#### Exercise material
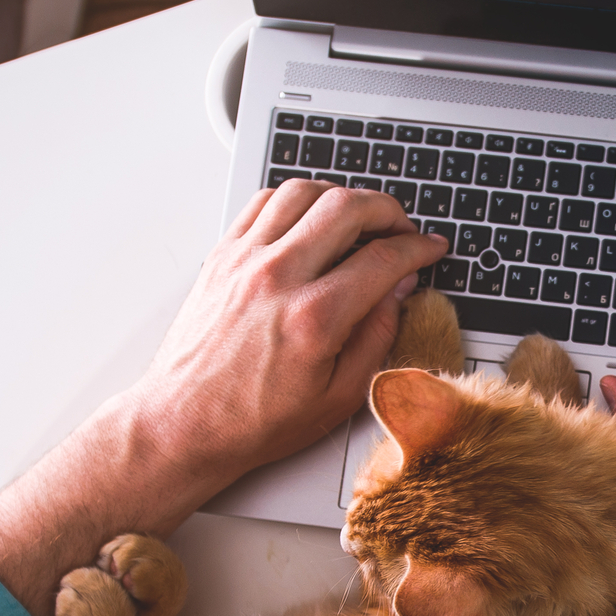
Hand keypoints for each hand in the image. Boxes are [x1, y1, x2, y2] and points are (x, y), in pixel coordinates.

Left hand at [127, 180, 449, 482]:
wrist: (185, 424)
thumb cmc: (255, 421)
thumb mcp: (338, 398)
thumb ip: (377, 337)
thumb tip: (399, 291)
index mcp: (315, 318)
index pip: (383, 258)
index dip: (418, 248)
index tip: (430, 249)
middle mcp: (279, 278)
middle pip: (348, 206)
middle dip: (388, 211)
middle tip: (401, 229)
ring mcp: (245, 262)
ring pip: (304, 191)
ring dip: (341, 197)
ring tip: (358, 220)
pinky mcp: (222, 257)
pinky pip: (263, 201)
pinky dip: (296, 200)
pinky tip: (310, 220)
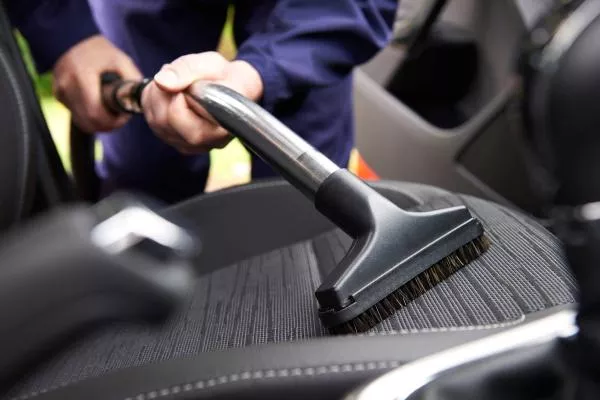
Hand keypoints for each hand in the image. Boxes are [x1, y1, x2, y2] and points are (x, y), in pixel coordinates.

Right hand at [53, 35, 142, 132]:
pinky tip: (100, 108)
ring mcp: (61, 93)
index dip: (113, 122)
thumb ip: (133, 80)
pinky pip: (77, 116)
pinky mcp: (59, 97)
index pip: (96, 113)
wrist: (72, 40)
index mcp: (82, 76)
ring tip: (112, 113)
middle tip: (121, 118)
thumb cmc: (100, 51)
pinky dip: (90, 118)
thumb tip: (141, 100)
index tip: (125, 116)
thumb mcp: (121, 60)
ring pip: (83, 123)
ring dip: (99, 124)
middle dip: (108, 125)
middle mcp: (68, 86)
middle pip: (89, 122)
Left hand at [141, 51, 263, 153]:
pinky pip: (153, 123)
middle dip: (164, 94)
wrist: (233, 87)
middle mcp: (205, 143)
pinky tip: (170, 93)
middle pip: (164, 122)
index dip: (178, 96)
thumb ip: (187, 70)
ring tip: (176, 83)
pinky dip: (154, 103)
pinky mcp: (176, 142)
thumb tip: (161, 82)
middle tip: (178, 78)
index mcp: (219, 129)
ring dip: (157, 96)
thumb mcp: (211, 64)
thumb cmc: (224, 77)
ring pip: (156, 123)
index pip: (183, 120)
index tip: (189, 83)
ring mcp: (189, 146)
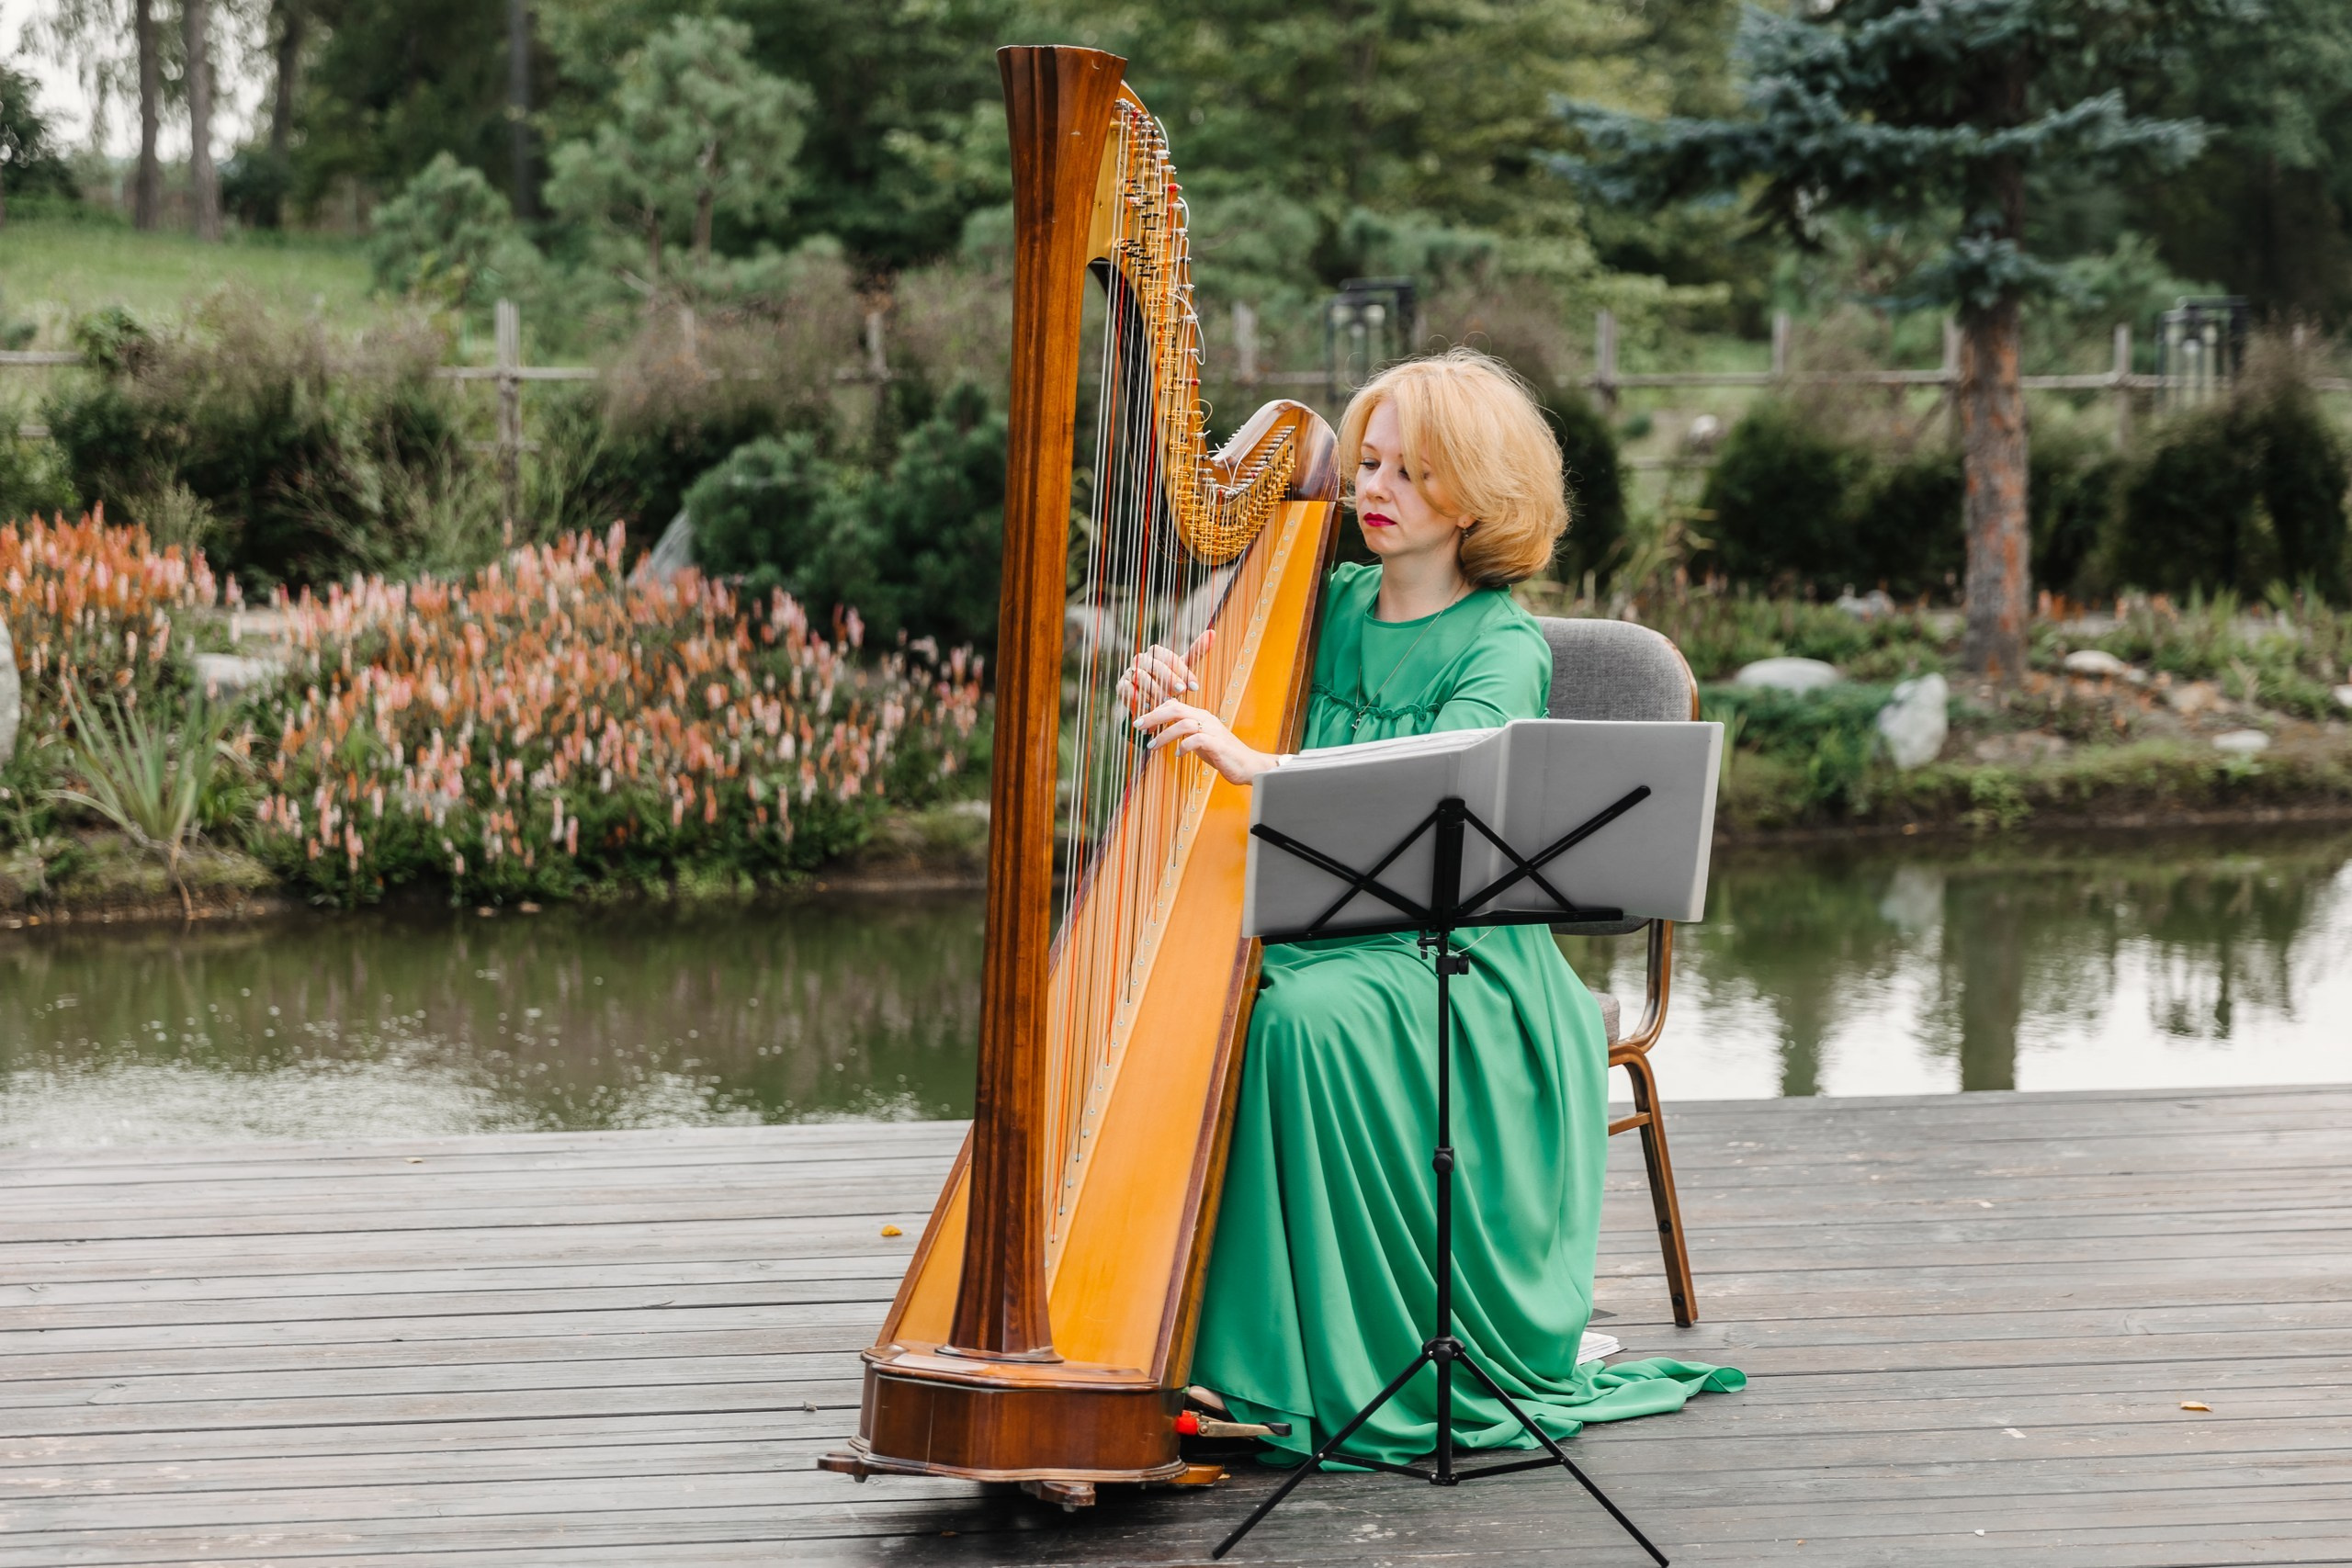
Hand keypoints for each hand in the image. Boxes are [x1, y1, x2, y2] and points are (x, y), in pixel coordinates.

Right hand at [1118, 630, 1213, 716]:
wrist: (1152, 702)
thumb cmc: (1170, 682)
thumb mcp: (1184, 668)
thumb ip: (1197, 651)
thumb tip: (1212, 632)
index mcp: (1155, 653)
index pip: (1166, 655)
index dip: (1180, 670)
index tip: (1194, 686)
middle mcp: (1140, 660)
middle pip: (1152, 663)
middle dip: (1168, 678)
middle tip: (1181, 691)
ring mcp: (1129, 673)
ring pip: (1140, 676)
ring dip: (1155, 689)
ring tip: (1167, 701)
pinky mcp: (1121, 687)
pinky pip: (1127, 690)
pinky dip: (1139, 698)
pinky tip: (1151, 707)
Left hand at [1133, 697, 1279, 785]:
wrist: (1249, 766)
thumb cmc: (1223, 755)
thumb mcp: (1200, 742)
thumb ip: (1185, 735)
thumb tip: (1165, 732)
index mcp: (1201, 716)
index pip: (1174, 705)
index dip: (1155, 711)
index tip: (1141, 722)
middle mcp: (1206, 719)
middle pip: (1175, 708)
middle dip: (1153, 716)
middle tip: (1138, 726)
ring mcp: (1213, 730)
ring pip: (1183, 723)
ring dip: (1164, 734)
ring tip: (1152, 746)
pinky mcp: (1218, 744)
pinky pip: (1196, 740)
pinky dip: (1184, 746)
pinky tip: (1178, 754)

#### Problem details
Everything from the line that contains "index mcp: (1155, 653)" through the final line of the listing is to be restated word for word, and nothing more.

#### Written solution
index mcp: (1155, 653)
index pip: (1166, 655)
index dip: (1180, 670)
index tip: (1194, 686)
middle mcp: (1140, 660)
middle pip: (1152, 663)
middle dip: (1168, 678)
middle tip: (1181, 691)
ring mcp: (1129, 673)
ring pip: (1140, 676)
ring dip: (1155, 689)
ring tip: (1167, 701)
pinky mcp: (1121, 687)
pinky pip: (1127, 690)
pinky dip: (1139, 698)
pinky tip: (1151, 707)
Left hand at [1133, 697, 1279, 785]:
wrist: (1249, 766)
thumb cmc: (1223, 755)
thumb mcp: (1200, 742)
thumb ip: (1185, 735)
thumb tip: (1165, 732)
index mcp: (1201, 716)
index pip: (1174, 705)
index dip: (1155, 711)
index tip: (1141, 722)
middle mcp: (1206, 719)
middle pip: (1175, 708)
middle dip: (1153, 716)
middle tip: (1138, 726)
ring mcp: (1213, 730)
ring pip: (1183, 723)
ring dip: (1164, 734)
ring tip: (1152, 746)
pinky mcp: (1218, 744)
pinky pip: (1196, 740)
pinky dip: (1184, 746)
pinky tip: (1178, 754)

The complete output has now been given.